Ich schaue ein letztes Mal auf ihr engelsgleiche Gesicht und versuche jedes Detail mir zu merken. Ich möchte ihr Gesicht nie wieder vergessen. Ich möchte ihre roten Haare nie wieder aus dem Kopf haben. Ich möchte ihre braunen funkelnden Augen nie aus dem Kopf haben. Ich möchte sie nie wieder aus meinem Leben haben.

Aber ich muss es. Ich muss jetzt gehen, auch wenn es mich stört, muss ich gehen und mich an meine Arbeit ranhalten. Ich muss weiterhin mein Geld verdienen und keinen weiteren Urlaub erlauben.

Ich hauche ihr einen Kuss auf die Lippen und streiche ihre Haare auf die Seite. Nochmal küsse ich sie auf ihre vollen Lippen und schließe genießend meine Augen. Diesen köstlichen süßen Geschmack werde ich niemals mehr vergessen. Niemals.

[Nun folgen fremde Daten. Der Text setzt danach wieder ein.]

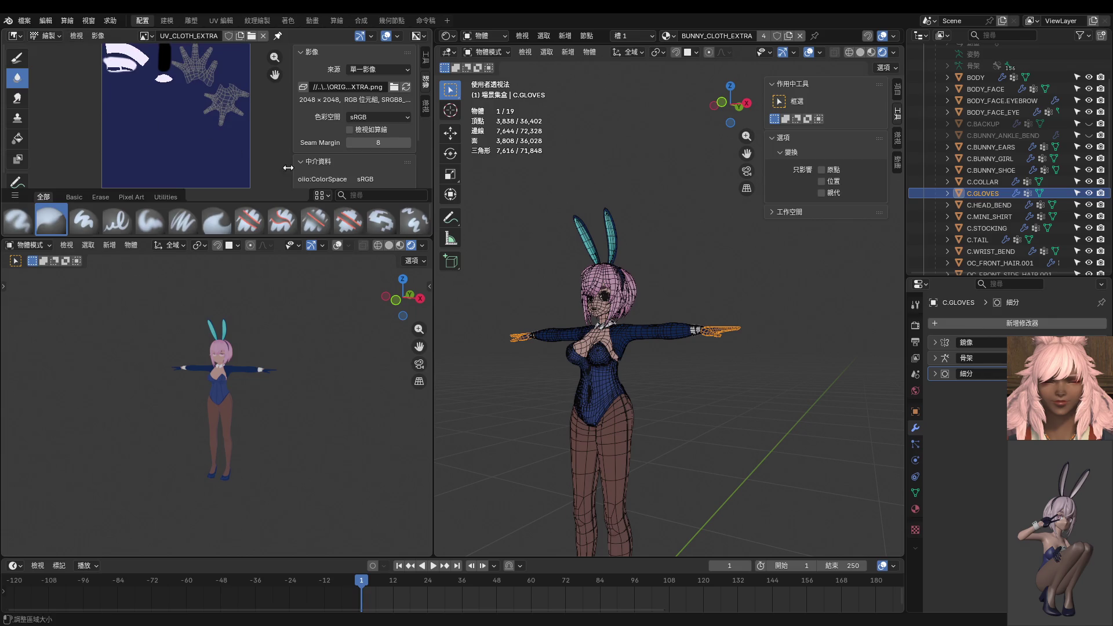
{"action": "left_click", "coordinate": [627, 347]}
{"action": "mouse_move", "coordinate": [626, 327]}
{"action": "middle_mouse_down"}
{"action": "mouse_move", "coordinate": [640, 388]}
{"action": "mouse_move", "coordinate": [600, 345]}
{"action": "middle_mouse_up"}
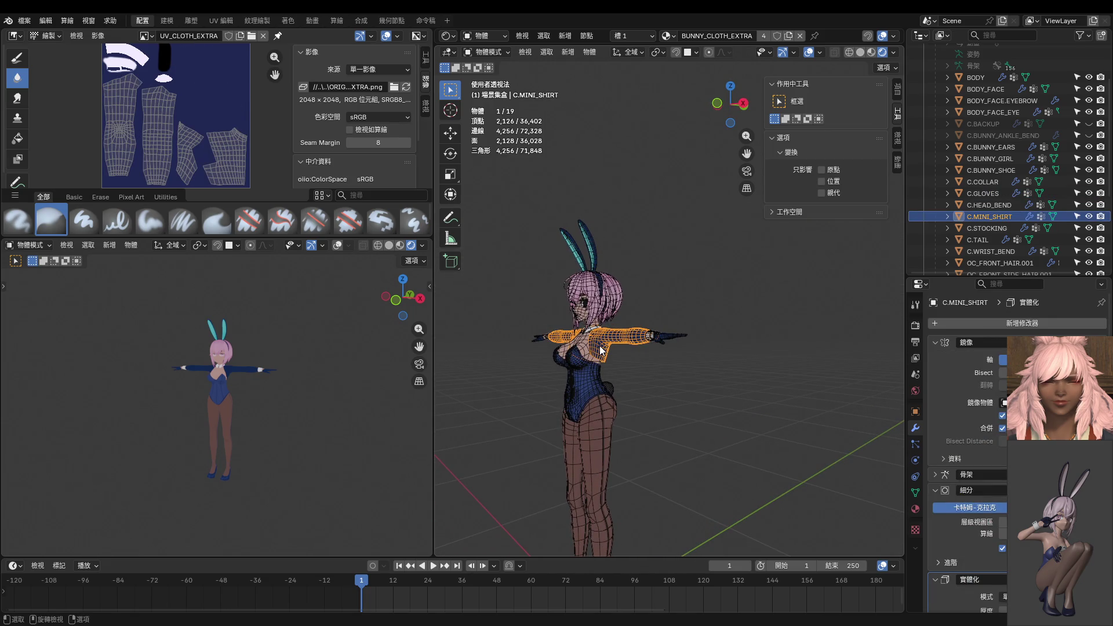
Isolate the mini shirt in local view and select all its seam islands with L in Edit Mode.
{"action": "key", "text": "KP_Divide"}
{"action": "mouse_move", "coordinate": [679, 277]}
{"action": "middle_mouse_down"}
{"action": "mouse_move", "coordinate": [670, 309]}
{"action": "mouse_move", "coordinate": [671, 268]}
{"action": "mouse_move", "coordinate": [645, 318]}
{"action": "middle_mouse_up"}
{"action": "key", "text": "Tab"}
{"action": "scroll", "coordinate": [673, 301], "scroll_direction": "up", "scroll_amount": 3}
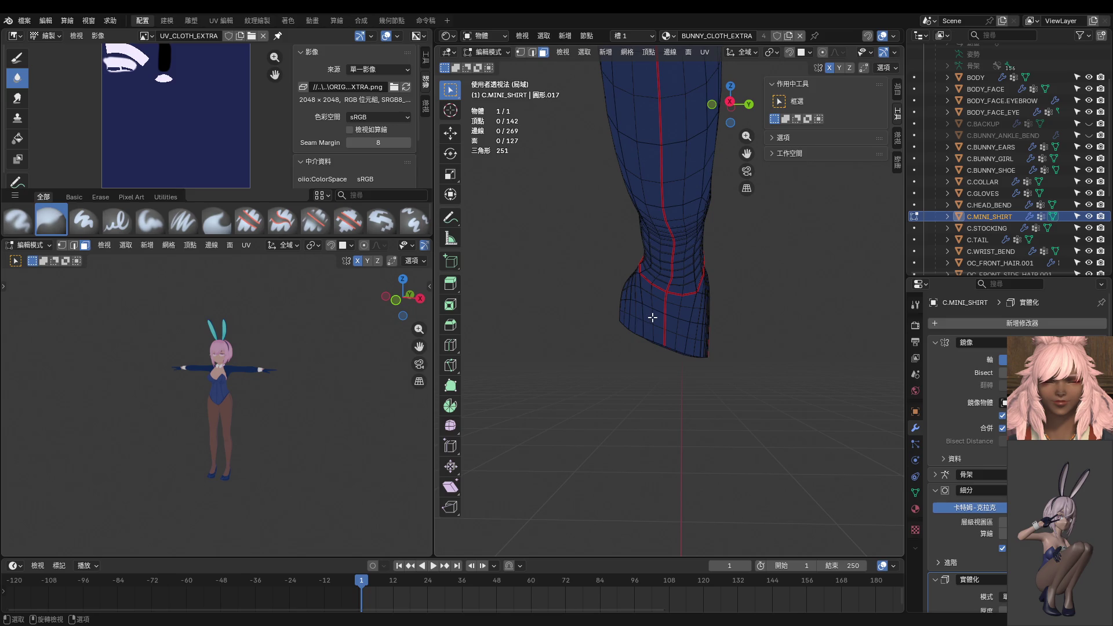
{"action": "key", "text": "l"}
{"action": "key", "text": "l"}
{"action": "scroll", "coordinate": [668, 317], "scroll_direction": "down", "scroll_amount": 5}
{"action": "mouse_move", "coordinate": [668, 316]}
{"action": "middle_mouse_down"}
{"action": "mouse_move", "coordinate": [785, 376]}
{"action": "mouse_move", "coordinate": [811, 365]}
{"action": "mouse_move", "coordinate": [829, 383]}
{"action": "mouse_move", "coordinate": [856, 345]}
{"action": "middle_mouse_up"}
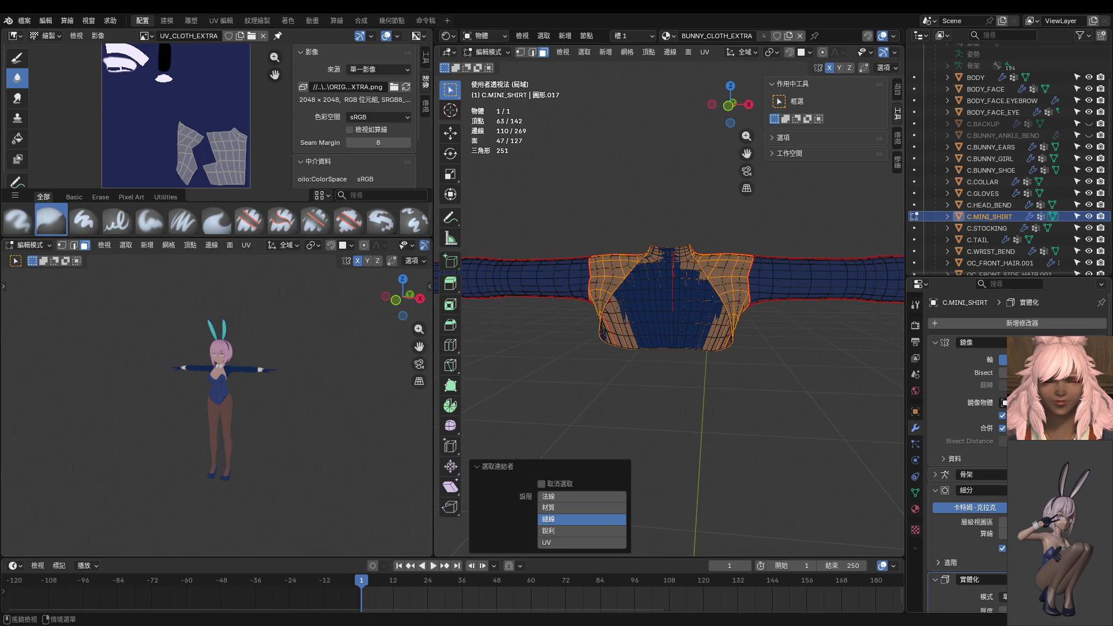
{"action": "key", "text": "l"}
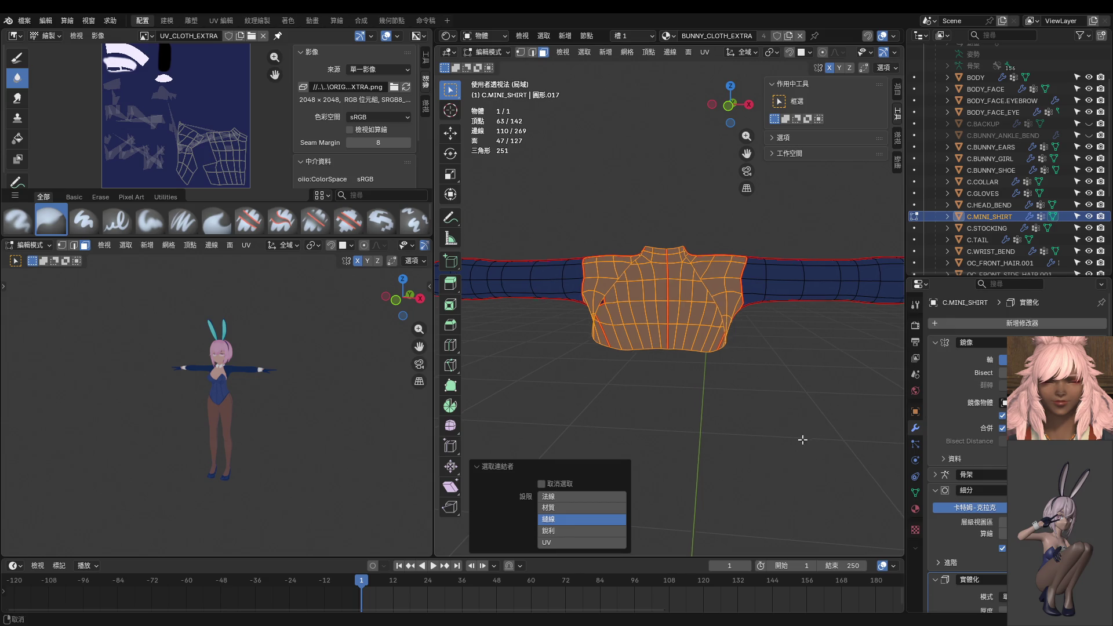
{"action": "key", "text": "KP_1"}
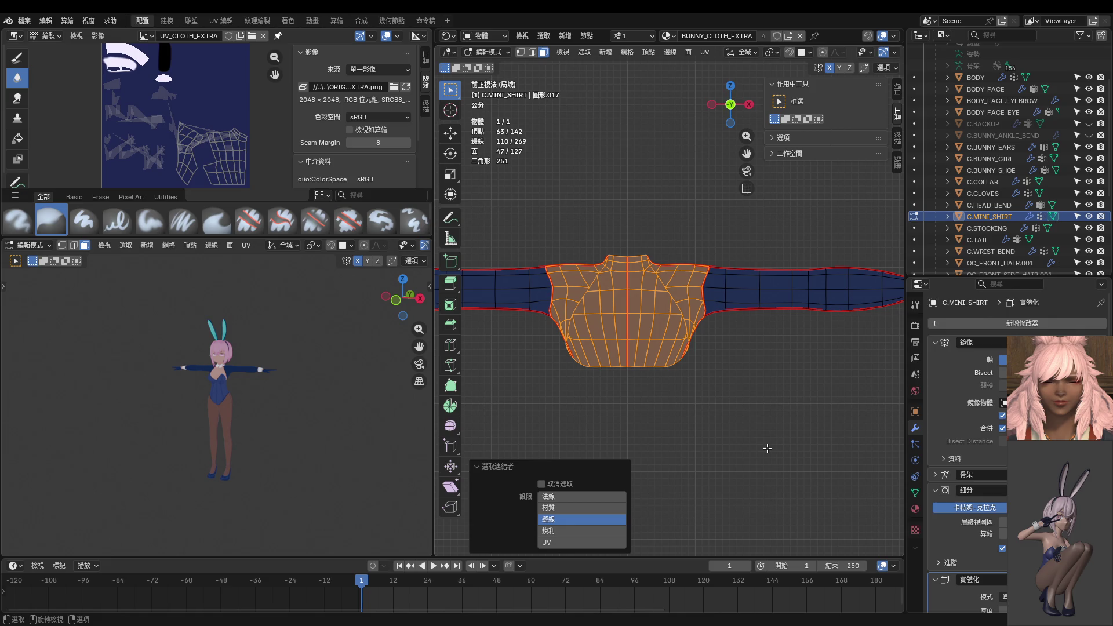
Orbit to a perspective view and enter Texture Paint mode on the shirt.
{"action": "mouse_move", "coordinate": [726, 399]}
{"action": "middle_mouse_down"}
{"action": "mouse_move", "coordinate": [606, 312]}
{"action": "mouse_move", "coordinate": [682, 456]}
{"action": "middle_mouse_up"}
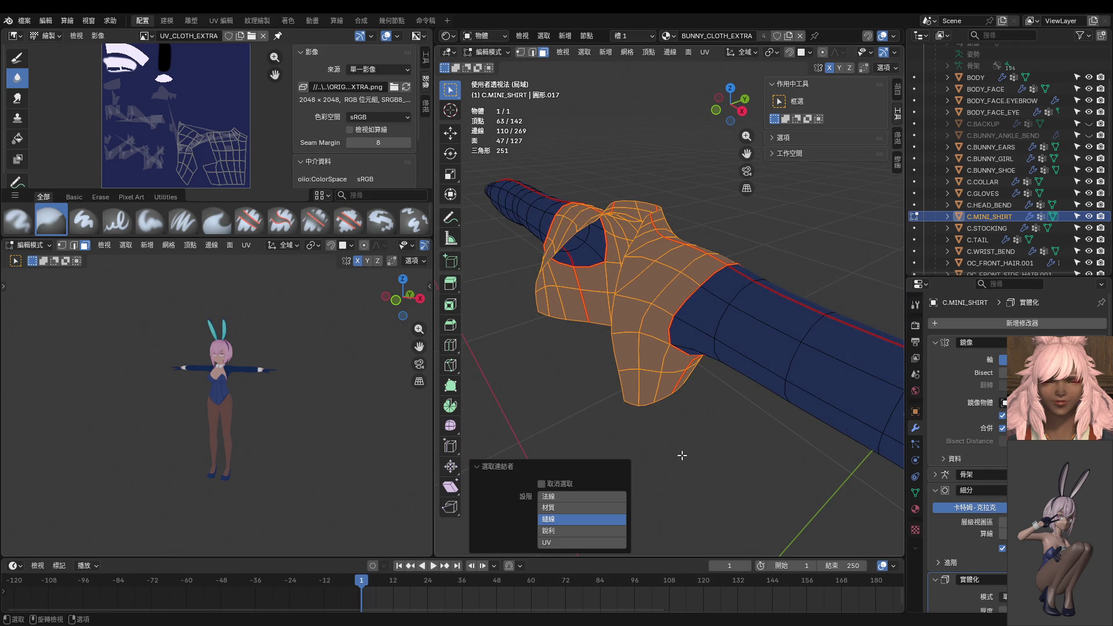
{"action": "key", "text": "ctrl+Tab"}
{"action": "left_click", "coordinate": [760, 414]}
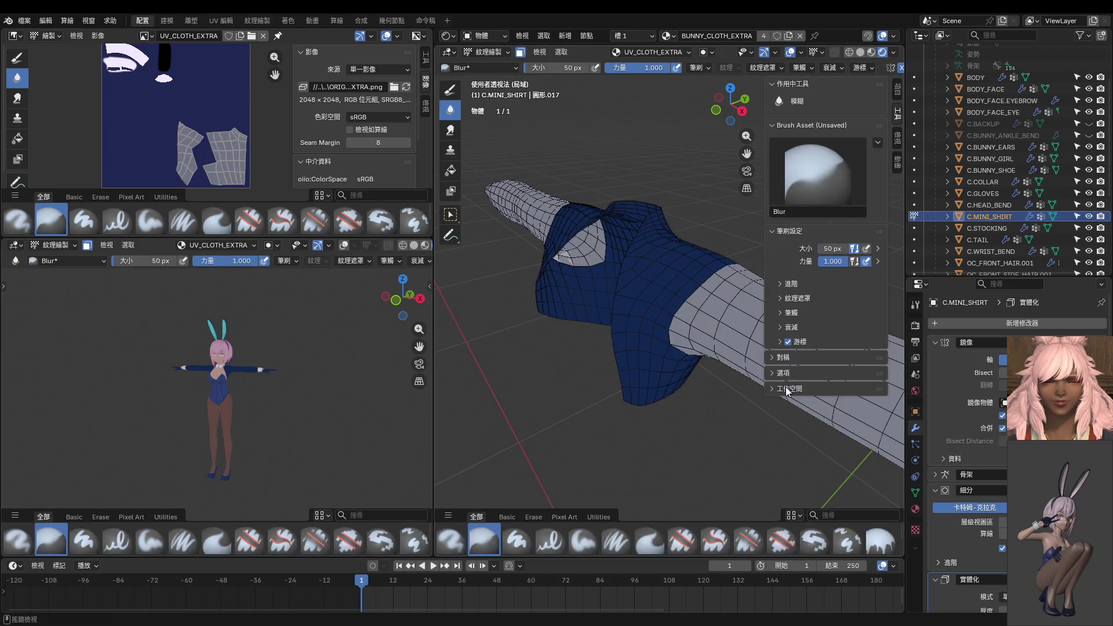
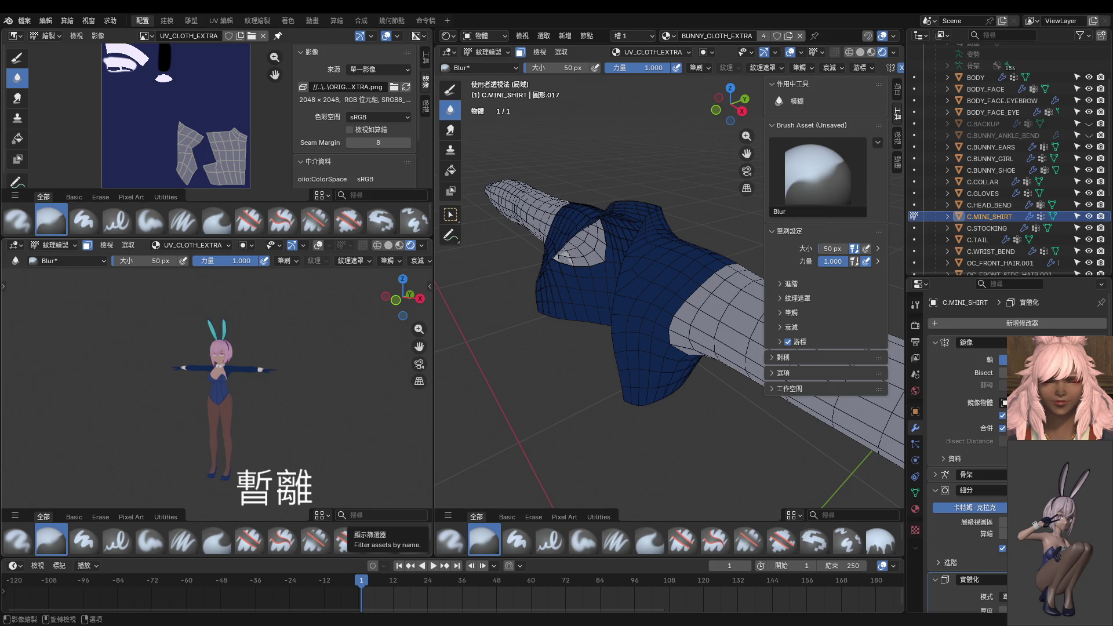
Orbit and zoom around the navy shirt to inspect the sleeve, cuff and shoulder.
{"action": "mouse_move", "coordinate": [615, 366]}
{"action": "middle_mouse_down"}
{"action": "mouse_move", "coordinate": [570, 282]}
{"action": "mouse_move", "coordinate": [591, 308]}
{"action": "middle_mouse_up"}
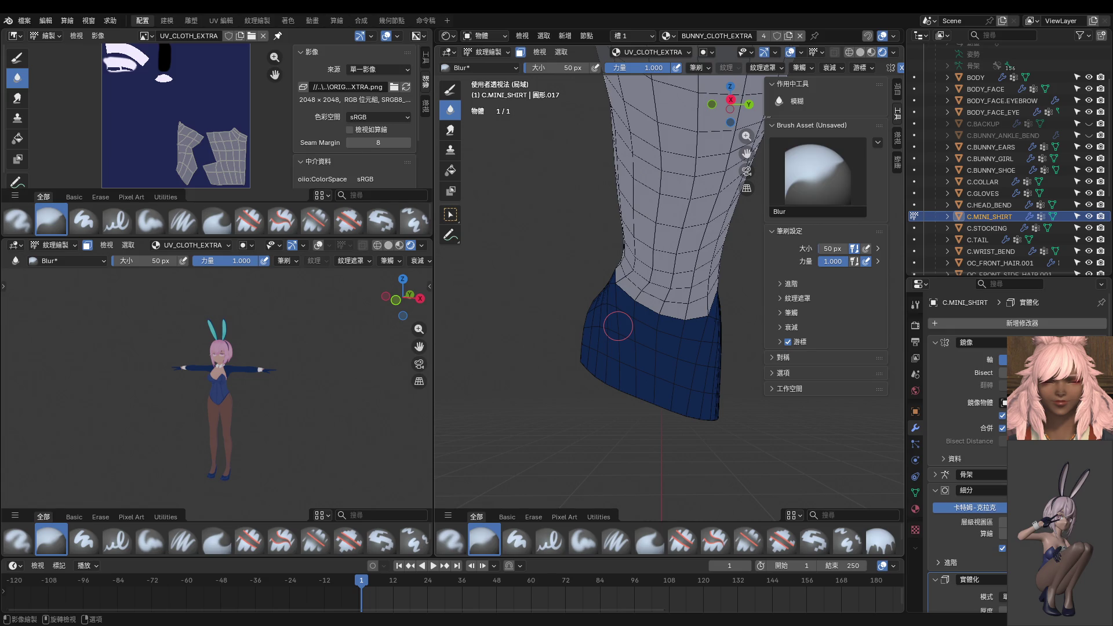
{"action": "middle_click_drag", "start_coordinate": [637, 376], "coordinate": [616, 311]}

Mit meinem Daumen fahre ich ihren Lippen nach und schon gebe ich ihr einen Kuss. Fuck! Ich muss mich von ihr lösen. Auch wenn ich es nicht will und mein Herz einfach nicht gehen möchte, muss ich das tun.

Ich decke sie noch gescheit zu, dass ihr ganzer Körper in der Wärme eingehüllt ist und gehe rüber zu meinem Koffer. Owen hat meinen Koffer hochgebracht, weil er wohl gedacht hat, dass ich hier wohl für immer bleiben würde. Aber das ist nicht der Fall.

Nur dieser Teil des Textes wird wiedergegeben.